Recorded information
____________________
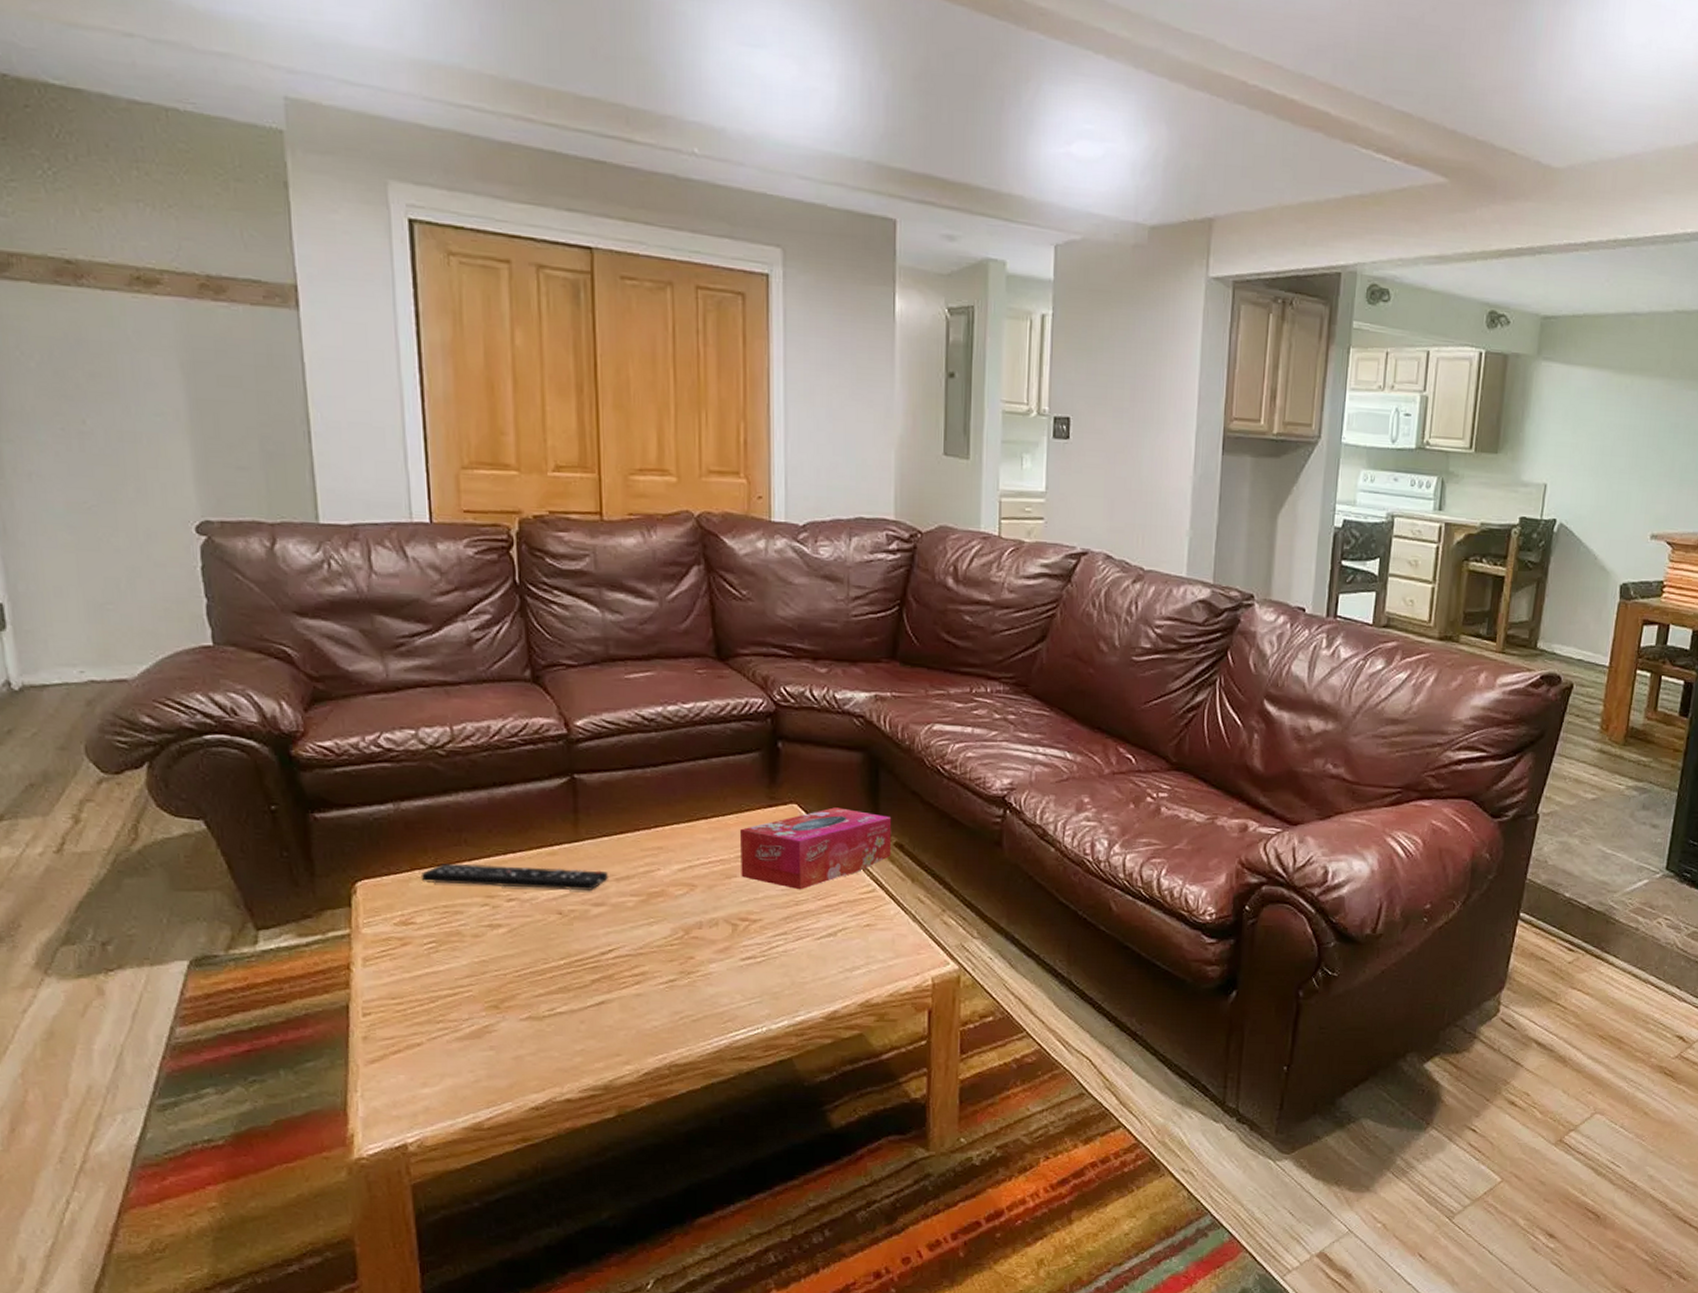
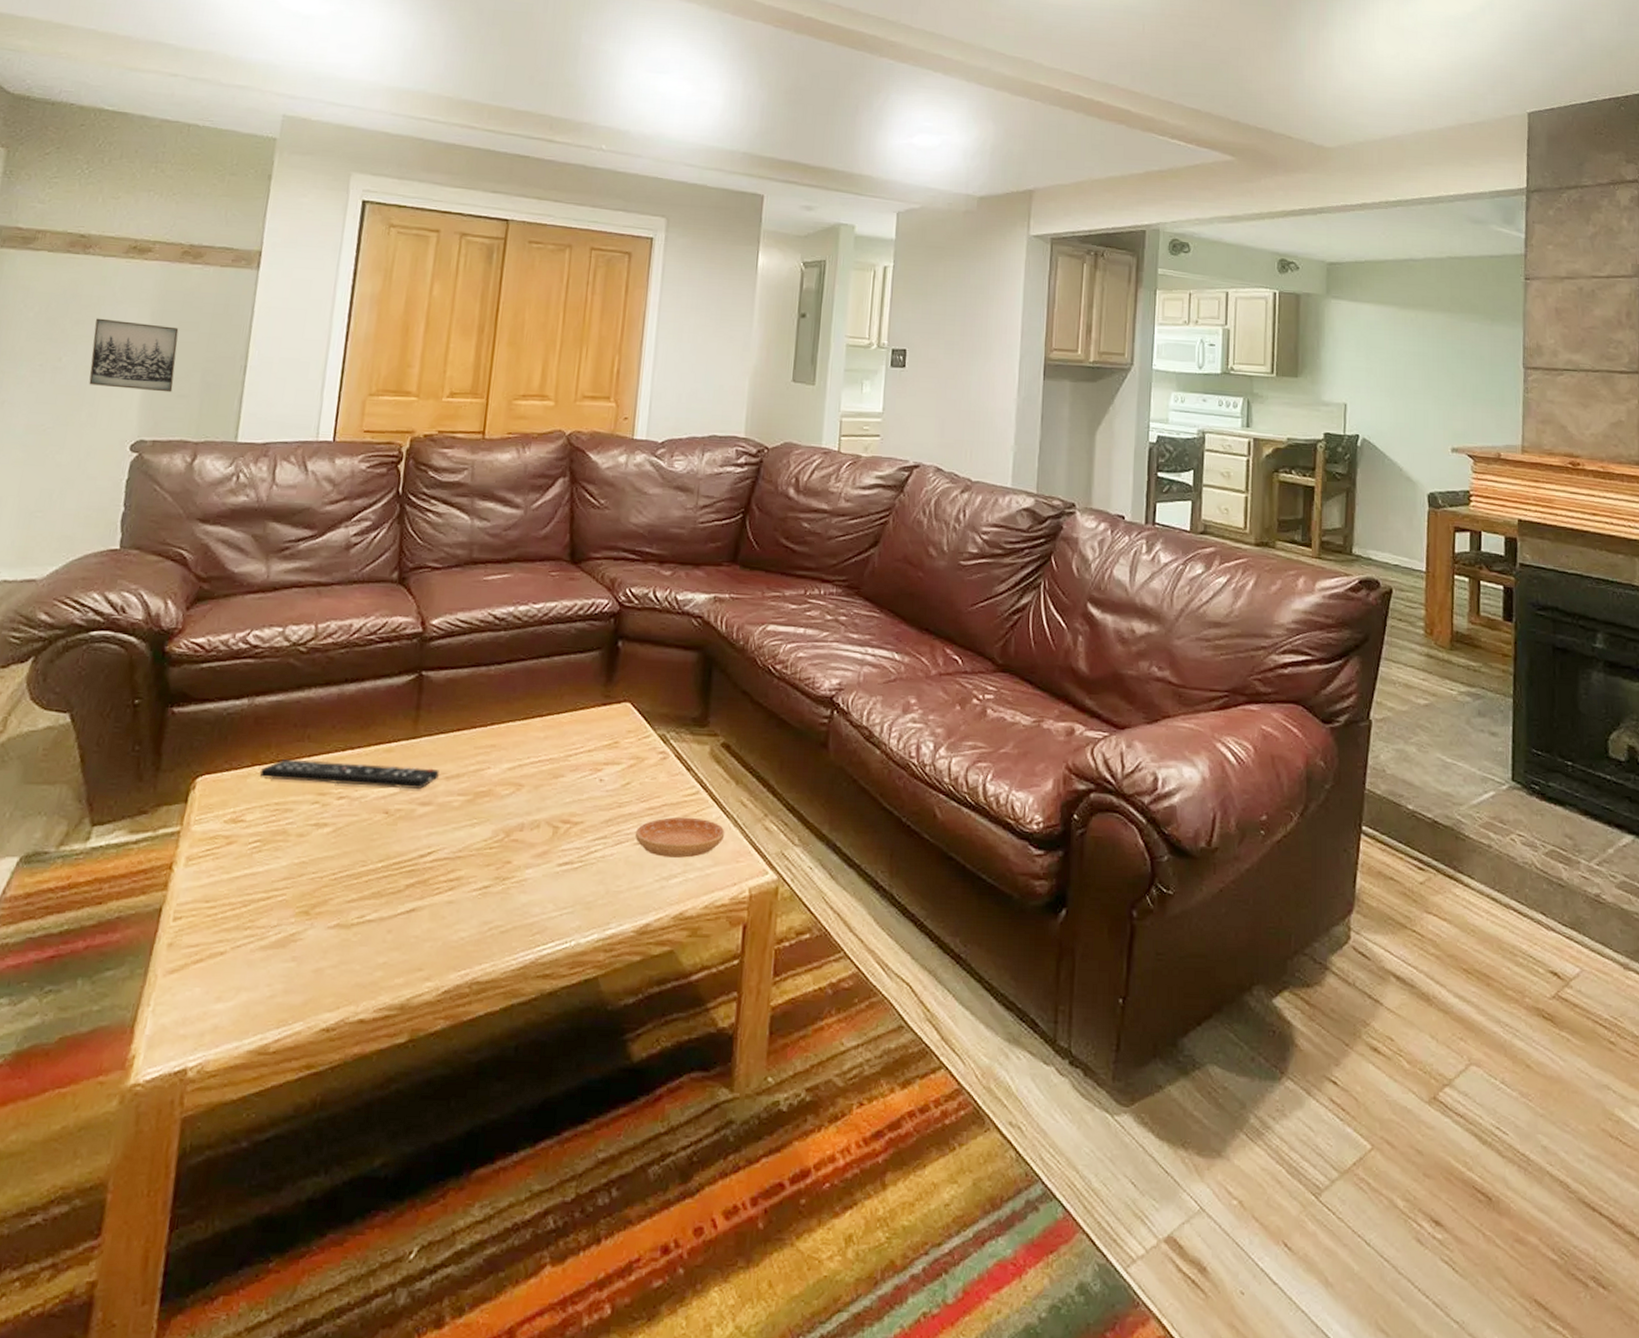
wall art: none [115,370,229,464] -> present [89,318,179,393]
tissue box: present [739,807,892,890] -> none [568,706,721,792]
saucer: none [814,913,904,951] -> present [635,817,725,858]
____________________
Work instruction
Put each line of the listing above into the copy exactly, dropping the pictures.

Answer for this exercise
wall art: none [115,370,229,464] -> present [89,318,179,393]
tissue box: present [739,807,892,890] -> none [568,706,721,792]
saucer: none [814,913,904,951] -> present [635,817,725,858]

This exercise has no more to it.